**JOB:** Transcribe, leaving out every picture, the lines that run from the start of the listing below through the line with "(hpglpenspeed 20)".

**AVAILABLE DATA:**

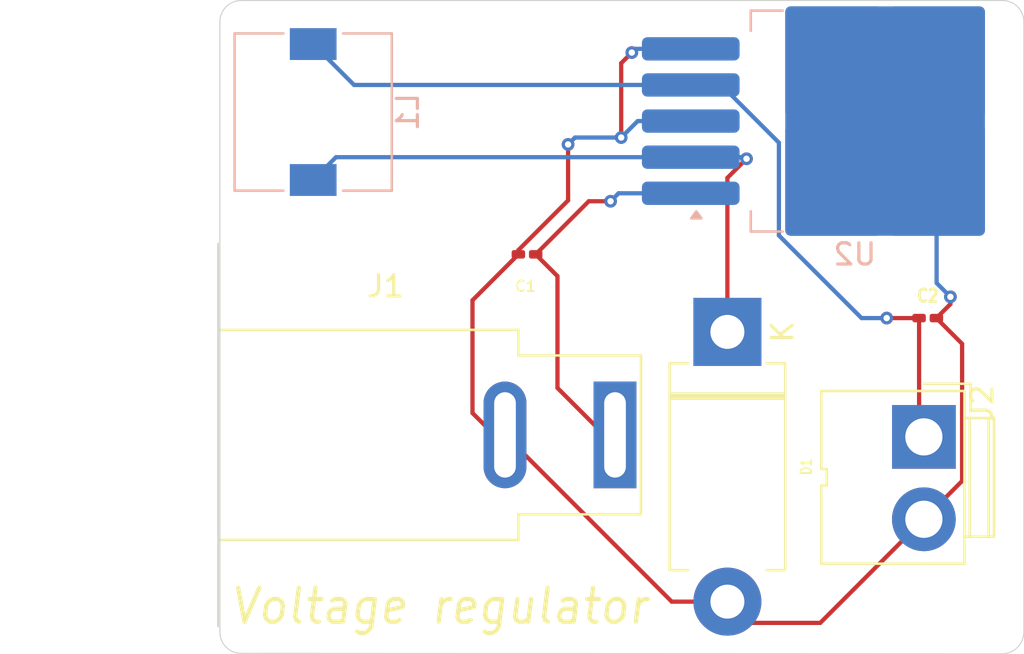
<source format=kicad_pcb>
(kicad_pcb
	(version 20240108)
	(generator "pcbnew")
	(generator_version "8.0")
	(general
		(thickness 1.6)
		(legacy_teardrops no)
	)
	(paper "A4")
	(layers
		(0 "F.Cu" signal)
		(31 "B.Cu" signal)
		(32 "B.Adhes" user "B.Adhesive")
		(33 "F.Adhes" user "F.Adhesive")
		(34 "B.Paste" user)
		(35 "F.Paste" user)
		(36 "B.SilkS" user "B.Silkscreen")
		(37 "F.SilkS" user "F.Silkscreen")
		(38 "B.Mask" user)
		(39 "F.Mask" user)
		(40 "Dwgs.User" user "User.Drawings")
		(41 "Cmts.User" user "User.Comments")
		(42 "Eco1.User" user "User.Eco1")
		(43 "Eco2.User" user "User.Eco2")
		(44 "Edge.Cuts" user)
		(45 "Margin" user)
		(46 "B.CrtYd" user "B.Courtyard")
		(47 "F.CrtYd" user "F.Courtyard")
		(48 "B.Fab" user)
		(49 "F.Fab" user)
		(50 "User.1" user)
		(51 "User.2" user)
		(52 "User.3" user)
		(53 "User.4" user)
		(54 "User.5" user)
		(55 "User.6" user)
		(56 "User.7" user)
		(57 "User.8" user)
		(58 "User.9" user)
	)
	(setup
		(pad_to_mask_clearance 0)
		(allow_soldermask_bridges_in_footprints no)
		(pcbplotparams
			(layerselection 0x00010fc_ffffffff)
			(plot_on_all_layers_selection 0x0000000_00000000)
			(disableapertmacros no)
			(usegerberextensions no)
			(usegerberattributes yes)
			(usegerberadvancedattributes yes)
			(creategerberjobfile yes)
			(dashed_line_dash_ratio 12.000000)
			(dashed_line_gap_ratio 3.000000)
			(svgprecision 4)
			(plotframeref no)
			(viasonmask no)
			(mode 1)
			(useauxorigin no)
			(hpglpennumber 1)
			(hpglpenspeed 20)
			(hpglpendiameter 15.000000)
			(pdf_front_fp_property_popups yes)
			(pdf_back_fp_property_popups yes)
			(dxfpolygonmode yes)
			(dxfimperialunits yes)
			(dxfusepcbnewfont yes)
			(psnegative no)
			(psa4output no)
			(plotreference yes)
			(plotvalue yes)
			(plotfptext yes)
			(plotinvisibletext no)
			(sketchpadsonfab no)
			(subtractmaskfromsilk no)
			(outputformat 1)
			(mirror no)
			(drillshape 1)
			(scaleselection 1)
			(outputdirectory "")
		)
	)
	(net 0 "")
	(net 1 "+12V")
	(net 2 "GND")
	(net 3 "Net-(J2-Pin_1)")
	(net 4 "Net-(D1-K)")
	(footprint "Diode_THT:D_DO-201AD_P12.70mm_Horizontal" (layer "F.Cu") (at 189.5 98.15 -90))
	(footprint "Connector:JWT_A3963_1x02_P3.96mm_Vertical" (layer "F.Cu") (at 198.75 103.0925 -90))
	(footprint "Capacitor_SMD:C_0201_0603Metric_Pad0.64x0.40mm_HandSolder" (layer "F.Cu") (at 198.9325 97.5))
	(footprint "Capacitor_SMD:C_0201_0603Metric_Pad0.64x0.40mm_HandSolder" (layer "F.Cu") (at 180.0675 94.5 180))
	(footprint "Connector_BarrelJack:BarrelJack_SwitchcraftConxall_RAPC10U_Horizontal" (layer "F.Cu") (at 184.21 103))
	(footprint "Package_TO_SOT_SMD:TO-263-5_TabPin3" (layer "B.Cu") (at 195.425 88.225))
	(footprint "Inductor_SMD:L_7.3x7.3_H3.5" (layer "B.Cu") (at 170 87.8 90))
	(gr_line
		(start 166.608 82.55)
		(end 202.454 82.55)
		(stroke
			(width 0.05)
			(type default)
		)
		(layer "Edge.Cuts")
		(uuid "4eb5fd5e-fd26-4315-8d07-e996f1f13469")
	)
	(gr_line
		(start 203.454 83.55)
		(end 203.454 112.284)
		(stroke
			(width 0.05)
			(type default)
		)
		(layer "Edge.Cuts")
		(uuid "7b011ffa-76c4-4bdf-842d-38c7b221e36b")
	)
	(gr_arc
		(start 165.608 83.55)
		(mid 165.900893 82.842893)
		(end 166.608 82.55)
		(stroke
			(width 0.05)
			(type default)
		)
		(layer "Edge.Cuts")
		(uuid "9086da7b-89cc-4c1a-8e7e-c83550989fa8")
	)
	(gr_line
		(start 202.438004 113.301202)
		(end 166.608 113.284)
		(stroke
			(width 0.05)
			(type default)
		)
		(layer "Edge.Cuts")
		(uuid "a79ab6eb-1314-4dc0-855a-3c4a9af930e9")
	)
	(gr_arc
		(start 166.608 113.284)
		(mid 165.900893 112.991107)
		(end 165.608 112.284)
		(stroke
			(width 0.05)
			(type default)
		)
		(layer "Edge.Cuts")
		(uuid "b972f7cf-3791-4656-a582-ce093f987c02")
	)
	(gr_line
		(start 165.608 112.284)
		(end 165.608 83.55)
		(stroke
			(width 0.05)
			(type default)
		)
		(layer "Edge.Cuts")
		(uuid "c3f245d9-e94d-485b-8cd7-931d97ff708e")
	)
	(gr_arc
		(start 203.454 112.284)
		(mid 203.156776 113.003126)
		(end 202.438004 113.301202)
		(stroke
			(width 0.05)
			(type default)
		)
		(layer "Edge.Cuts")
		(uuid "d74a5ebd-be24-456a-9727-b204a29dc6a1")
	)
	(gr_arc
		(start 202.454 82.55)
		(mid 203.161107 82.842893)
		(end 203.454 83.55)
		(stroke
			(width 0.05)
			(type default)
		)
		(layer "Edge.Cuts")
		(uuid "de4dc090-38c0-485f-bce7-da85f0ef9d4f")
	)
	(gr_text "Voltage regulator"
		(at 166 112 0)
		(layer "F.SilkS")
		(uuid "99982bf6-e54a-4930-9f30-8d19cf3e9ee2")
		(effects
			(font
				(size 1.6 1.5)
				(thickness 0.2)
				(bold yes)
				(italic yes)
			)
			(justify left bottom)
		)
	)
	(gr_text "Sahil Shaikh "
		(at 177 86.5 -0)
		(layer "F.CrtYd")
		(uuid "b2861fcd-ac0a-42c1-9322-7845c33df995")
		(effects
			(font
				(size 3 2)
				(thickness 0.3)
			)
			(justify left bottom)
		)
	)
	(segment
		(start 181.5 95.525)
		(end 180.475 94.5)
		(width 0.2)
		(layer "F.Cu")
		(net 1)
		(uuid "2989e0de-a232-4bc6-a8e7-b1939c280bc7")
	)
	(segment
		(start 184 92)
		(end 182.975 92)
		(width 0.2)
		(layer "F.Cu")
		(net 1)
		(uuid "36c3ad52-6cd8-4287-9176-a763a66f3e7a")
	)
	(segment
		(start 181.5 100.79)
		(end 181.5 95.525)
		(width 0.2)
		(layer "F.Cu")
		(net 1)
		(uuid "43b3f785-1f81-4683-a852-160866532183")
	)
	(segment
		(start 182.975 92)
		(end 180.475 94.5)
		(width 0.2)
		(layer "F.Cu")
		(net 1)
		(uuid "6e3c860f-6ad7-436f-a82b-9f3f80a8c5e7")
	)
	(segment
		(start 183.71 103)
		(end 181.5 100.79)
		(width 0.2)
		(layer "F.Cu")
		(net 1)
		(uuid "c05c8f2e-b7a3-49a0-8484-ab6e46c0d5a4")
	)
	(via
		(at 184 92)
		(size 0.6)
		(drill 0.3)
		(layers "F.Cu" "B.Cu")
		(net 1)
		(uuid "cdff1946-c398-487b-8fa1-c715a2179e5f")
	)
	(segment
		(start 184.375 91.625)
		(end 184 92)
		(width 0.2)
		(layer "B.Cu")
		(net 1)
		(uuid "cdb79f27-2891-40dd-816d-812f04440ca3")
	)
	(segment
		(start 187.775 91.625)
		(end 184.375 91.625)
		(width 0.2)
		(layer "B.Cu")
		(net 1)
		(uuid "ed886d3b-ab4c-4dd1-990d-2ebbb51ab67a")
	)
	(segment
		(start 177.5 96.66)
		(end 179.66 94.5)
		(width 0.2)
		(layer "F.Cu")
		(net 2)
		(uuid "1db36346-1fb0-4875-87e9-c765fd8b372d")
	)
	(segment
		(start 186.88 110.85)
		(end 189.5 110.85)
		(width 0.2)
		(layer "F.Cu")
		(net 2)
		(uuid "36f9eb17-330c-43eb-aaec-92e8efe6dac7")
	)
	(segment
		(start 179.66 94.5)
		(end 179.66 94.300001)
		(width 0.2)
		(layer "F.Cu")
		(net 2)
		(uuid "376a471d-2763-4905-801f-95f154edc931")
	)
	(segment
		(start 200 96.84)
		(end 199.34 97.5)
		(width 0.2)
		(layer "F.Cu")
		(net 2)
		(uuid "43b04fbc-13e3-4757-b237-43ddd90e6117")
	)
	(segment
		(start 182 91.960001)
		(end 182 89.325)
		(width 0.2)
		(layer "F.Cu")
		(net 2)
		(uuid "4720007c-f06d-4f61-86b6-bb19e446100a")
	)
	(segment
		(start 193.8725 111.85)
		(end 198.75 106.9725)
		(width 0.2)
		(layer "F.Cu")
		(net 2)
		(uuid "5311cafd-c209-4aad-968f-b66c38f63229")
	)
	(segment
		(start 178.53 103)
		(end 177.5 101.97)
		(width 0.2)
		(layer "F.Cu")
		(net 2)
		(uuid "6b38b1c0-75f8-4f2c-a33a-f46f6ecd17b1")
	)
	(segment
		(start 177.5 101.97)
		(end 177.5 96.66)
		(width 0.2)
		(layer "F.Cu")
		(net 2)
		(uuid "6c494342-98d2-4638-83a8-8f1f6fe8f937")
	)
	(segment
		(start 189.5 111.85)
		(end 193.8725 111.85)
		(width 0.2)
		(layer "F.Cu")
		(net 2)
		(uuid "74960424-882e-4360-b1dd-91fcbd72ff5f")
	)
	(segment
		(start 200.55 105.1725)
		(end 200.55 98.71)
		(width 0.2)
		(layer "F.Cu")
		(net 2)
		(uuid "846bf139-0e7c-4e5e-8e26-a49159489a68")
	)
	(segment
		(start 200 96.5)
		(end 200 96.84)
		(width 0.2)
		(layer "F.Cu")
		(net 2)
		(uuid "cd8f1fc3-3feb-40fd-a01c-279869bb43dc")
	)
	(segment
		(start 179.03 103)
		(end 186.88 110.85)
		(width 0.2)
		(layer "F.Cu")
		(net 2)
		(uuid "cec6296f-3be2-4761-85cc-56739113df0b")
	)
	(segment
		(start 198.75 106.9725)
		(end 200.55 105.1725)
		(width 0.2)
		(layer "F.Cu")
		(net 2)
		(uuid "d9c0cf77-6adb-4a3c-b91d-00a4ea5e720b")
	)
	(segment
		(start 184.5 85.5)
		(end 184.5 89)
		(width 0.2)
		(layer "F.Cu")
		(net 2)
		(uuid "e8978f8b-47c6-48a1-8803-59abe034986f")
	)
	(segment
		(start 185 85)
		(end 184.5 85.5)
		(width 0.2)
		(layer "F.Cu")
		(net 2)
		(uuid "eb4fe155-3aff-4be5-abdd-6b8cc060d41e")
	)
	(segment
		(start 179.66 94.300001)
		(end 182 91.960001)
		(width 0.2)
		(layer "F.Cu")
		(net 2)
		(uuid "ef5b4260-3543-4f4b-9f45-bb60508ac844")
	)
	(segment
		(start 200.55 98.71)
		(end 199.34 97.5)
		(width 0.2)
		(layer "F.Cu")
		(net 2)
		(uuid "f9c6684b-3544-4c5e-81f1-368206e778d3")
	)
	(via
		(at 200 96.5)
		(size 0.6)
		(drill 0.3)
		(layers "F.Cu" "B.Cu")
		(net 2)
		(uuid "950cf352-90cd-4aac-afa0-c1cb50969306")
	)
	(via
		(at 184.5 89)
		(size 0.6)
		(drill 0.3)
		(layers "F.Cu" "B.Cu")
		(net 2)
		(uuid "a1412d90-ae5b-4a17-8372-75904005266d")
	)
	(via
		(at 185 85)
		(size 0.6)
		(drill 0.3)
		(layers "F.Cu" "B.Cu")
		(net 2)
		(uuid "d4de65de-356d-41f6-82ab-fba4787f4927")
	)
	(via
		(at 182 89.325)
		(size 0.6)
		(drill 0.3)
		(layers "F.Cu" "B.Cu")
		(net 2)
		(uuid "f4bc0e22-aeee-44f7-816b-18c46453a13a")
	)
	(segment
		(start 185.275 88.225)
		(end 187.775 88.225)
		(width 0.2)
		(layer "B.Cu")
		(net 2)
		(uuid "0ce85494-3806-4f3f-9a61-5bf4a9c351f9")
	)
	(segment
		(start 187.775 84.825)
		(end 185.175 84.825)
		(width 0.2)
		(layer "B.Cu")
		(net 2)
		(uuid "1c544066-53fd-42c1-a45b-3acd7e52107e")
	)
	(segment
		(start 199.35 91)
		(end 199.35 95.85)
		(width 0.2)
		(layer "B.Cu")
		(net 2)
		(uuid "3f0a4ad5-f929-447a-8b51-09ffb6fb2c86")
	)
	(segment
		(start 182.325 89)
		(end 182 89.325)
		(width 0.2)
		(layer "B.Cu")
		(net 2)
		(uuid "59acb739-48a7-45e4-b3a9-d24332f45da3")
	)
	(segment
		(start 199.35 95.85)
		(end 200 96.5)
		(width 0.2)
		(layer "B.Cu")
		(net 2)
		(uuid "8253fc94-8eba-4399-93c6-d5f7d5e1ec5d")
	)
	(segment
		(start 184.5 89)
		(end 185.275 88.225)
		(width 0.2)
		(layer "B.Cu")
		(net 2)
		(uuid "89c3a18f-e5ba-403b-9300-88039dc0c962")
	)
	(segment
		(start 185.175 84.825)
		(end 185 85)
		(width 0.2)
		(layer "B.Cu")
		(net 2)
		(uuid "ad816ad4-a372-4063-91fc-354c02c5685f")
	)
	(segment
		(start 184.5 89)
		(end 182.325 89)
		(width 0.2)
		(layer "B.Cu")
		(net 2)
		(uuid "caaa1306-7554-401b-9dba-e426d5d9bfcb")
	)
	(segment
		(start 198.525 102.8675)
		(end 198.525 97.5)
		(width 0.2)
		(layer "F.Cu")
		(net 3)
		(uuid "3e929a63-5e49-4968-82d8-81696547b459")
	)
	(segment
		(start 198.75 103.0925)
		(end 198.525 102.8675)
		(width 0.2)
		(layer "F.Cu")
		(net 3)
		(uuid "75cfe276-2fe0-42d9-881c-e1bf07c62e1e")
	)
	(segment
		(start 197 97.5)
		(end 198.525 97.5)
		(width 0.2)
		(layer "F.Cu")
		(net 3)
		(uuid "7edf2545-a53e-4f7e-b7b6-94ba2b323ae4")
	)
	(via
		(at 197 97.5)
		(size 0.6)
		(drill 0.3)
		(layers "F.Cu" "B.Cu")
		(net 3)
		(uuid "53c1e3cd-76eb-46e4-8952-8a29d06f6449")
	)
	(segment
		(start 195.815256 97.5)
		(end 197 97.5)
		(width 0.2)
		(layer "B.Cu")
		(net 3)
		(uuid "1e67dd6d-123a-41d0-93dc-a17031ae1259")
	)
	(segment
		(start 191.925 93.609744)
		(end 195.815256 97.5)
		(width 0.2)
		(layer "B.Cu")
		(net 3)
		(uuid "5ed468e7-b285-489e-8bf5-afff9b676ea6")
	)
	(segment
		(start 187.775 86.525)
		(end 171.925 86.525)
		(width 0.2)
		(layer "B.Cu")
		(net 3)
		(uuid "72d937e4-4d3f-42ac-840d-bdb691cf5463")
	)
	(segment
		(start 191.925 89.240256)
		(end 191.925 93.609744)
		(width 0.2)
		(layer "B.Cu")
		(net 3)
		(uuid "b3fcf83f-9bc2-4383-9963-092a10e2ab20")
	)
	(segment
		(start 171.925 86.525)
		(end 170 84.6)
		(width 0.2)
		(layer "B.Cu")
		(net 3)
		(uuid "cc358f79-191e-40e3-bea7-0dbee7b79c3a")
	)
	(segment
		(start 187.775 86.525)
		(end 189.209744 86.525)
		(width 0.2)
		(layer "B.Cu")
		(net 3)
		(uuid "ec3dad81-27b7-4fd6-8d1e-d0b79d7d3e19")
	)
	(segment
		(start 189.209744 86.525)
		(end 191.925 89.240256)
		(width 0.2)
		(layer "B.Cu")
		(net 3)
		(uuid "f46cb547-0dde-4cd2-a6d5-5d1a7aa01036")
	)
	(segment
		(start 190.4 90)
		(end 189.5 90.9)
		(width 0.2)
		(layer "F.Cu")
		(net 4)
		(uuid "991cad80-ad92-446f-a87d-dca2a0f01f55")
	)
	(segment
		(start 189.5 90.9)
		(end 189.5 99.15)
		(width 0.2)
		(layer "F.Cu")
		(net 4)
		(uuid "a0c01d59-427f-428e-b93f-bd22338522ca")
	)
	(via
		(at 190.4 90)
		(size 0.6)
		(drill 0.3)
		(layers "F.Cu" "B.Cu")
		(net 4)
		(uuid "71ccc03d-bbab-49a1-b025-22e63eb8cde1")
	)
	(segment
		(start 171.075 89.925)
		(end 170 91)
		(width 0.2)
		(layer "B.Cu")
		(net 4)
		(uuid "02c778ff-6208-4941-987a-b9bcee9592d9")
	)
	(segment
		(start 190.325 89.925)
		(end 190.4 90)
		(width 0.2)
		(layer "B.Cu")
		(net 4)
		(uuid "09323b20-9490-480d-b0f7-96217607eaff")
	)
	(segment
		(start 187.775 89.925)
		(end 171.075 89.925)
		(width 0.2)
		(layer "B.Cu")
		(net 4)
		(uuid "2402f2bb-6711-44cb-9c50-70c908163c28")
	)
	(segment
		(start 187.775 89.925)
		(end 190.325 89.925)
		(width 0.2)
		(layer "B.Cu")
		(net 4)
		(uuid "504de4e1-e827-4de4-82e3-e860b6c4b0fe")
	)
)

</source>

**SOLUTION TO THE PROBLEM:**
<source format=kicad_pcb>
(kicad_pcb
	(version 20240108)
	(generator "pcbnew")
	(generator_version "8.0")
	(general
		(thickness 1.6)
		(legacy_teardrops no)
	)
	(paper "A4")
	(layers
		(0 "F.Cu" signal)
		(31 "B.Cu" signal)
		(32 "B.Adhes" user "B.Adhesive")
		(33 "F.Adhes" user "F.Adhesive")
		(34 "B.Paste" user)
		(35 "F.Paste" user)
		(36 "B.SilkS" user "B.Silkscreen")
		(37 "F.SilkS" user "F.Silkscreen")
		(38 "B.Mask" user)
		(39 "F.Mask" user)
		(40 "Dwgs.User" user "User.Drawings")
		(41 "Cmts.User" user "User.Comments")
		(42 "Eco1.User" user "User.Eco1")
		(43 "Eco2.User" user "User.Eco2")
		(44 "Edge.Cuts" user)
		(45 "Margin" user)
		(46 "B.CrtYd" user "B.Courtyard")
		(47 "F.CrtYd" user "F.Courtyard")
		(48 "B.Fab" user)
		(49 "F.Fab" user)
		(50 "User.1" user)
		(51 "User.2" user)
		(52 "User.3" user)
		(53 "User.4" user)
		(54 "User.5" user)
		(55 "User.6" user)
		(56 "User.7" user)
		(57 "User.8" user)
		(58 "User.9" user)
	)
	(setup
		(pad_to_mask_clearance 0)
		(allow_soldermask_bridges_in_footprints no)
		(pcbplotparams
			(layerselection 0x00010fc_ffffffff)
			(plot_on_all_layers_selection 0x0000000_00000000)
			(disableapertmacros no)
			(usegerberextensions no)
			(usegerberattributes yes)
			(usegerberadvancedattributes yes)
			(creategerberjobfile yes)
			(dashed_line_dash_ratio 12.000000)
			(dashed_line_gap_ratio 3.000000)
			(svgprecision 4)
			(plotframeref no)
			(viasonmask no)
			(mode 1)
			(useauxorigin no)
			(hpglpennumber 1)
			(hpglpenspeed 20)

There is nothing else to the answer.